# Direction A
State how many rows contain the string "kern", matching case exactly, and give only that number.

# Extract
— START —
It’s that time of year when I am trying to get all my tasks corralled before the holidays: all those health insurance claims (a particular horror where I work, where you pay for everything up front and then tape all those paper receipts onto a piece of paper and copy them and then make a PDF with all kinds of bits and bobs in a certain order–it’s so maddeningly 1950s, with the exception of the Xerox-related aspects–so you can be partly reimbursed in a leisurely fashion); remembering to call the garage for an appointment to get the car inspection done, alas, already late; taking the girls to the vet so they can be solemnly allowed into the USA, after ensuring they are not, after all, ragingly rabid; stumbling across all those mysteriously unpaid bills–my favorite being the garbage pick-up bill, which is not sent to you in advance or on any kind of regular billing cycle, and is not definitely not available by direct debit, OH NO, because just think of the convenience!, and, turning to happier topics, getting ready for Christmas.

Today I hope to put out my crèche, with all my lovely santons. It is one of my favorite French traditions and makes me feel assimilated! Photos to come.
— END —
# Extracted records
— START —
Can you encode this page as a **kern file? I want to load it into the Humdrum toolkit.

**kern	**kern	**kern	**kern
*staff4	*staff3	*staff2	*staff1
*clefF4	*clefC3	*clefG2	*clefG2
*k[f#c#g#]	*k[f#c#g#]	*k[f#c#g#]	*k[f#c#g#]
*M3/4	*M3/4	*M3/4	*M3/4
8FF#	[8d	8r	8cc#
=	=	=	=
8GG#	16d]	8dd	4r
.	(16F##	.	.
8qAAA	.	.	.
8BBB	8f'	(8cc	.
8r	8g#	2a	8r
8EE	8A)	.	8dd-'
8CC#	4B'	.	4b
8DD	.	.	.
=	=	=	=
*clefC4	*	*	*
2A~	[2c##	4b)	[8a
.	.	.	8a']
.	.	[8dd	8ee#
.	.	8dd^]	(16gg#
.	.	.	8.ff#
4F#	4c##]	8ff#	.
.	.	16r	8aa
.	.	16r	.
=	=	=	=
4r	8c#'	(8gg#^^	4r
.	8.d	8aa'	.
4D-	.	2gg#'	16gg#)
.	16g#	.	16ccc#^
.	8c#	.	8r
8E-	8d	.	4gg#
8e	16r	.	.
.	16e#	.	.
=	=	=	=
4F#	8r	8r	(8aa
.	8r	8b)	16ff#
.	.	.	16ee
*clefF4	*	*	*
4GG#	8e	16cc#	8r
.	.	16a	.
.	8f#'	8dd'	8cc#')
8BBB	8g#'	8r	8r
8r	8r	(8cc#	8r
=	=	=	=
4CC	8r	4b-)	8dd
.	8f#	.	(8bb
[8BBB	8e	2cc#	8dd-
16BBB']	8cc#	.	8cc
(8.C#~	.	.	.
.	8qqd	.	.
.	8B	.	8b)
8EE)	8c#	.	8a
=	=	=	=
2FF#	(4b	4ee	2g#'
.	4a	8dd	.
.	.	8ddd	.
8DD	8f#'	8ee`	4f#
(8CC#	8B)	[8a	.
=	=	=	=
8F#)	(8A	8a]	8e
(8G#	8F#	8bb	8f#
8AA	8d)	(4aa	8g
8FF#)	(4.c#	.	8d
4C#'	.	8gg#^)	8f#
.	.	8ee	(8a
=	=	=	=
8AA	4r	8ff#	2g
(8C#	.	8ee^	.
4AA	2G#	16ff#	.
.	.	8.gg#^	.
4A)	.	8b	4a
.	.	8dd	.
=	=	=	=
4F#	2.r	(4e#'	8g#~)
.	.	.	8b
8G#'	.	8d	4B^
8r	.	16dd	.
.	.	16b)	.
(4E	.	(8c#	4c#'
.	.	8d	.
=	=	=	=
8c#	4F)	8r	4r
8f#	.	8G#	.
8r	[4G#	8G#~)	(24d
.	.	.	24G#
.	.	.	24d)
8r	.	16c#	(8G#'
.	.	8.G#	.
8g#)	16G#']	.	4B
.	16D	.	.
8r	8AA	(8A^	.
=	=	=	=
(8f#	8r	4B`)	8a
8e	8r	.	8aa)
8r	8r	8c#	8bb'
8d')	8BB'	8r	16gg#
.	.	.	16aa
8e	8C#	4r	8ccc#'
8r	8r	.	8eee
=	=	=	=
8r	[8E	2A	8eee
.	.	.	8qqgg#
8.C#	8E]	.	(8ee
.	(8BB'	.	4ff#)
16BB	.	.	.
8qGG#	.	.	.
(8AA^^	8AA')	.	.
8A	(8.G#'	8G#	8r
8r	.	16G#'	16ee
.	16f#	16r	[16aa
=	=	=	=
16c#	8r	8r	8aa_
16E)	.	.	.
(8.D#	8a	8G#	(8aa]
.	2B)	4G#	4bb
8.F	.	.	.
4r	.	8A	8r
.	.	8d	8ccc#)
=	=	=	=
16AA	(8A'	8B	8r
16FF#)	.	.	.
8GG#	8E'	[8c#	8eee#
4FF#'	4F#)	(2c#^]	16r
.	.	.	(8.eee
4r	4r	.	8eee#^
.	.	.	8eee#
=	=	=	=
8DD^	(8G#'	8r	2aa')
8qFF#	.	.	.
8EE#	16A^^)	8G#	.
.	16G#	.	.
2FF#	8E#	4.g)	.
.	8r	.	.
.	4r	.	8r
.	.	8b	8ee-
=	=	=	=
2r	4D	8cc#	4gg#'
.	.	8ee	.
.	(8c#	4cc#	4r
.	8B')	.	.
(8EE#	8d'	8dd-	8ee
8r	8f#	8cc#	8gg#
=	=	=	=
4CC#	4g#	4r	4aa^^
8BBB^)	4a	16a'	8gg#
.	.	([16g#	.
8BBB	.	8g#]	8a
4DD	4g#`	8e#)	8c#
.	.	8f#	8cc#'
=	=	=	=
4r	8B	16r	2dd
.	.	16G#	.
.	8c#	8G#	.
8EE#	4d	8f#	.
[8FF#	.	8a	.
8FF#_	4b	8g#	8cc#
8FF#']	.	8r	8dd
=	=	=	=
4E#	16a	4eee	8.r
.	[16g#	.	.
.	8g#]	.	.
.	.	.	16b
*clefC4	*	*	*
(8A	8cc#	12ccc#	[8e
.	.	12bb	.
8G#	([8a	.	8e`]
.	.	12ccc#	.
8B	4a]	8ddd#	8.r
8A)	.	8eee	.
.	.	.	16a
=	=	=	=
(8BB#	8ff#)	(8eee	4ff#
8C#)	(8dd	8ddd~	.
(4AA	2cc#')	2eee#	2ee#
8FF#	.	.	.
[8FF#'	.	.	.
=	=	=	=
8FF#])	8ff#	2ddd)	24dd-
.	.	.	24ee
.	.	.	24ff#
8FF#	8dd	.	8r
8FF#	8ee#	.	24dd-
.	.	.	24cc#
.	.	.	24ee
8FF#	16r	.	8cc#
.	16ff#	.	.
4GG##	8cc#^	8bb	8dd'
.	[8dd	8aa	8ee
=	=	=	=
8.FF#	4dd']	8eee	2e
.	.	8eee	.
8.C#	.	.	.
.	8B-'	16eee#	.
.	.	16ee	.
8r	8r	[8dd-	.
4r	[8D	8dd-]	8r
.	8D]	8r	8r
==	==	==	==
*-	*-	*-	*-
— END —
# Direction B
Reproduce the passage about end-of-year chores word for word, in full.

# Final result A
2

# Final result B
It’s that time of year when I am trying to get all my tasks corralled before the holidays: all those health insurance claims (a particular horror where I work, where you pay for everything up front and then tape all those paper receipts onto a piece of paper and copy them and then make a PDF with all kinds of bits and bobs in a certain order–it’s so maddeningly 1950s, with the exception of the Xerox-related aspects–so you can be partly reimbursed in a leisurely fashion); remembering to call the garage for an appointment to get the car inspection done, alas, already late; taking the girls to the vet so they can be solemnly allowed into the USA, after ensuring they are not, after all, ragingly rabid; stumbling across all those mysteriously unpaid bills–my favorite being the garbage pick-up bill, which is not sent to you in advance or on any kind of regular billing cycle, and is not definitely not available by direct debit, OH NO, because just think of the convenience!, and, turning to happier topics, getting ready for Christmas.

Today I hope to put out my crèche, with all my lovely santons. It is one of my favorite French traditions and makes me feel assimilated! Photos to come.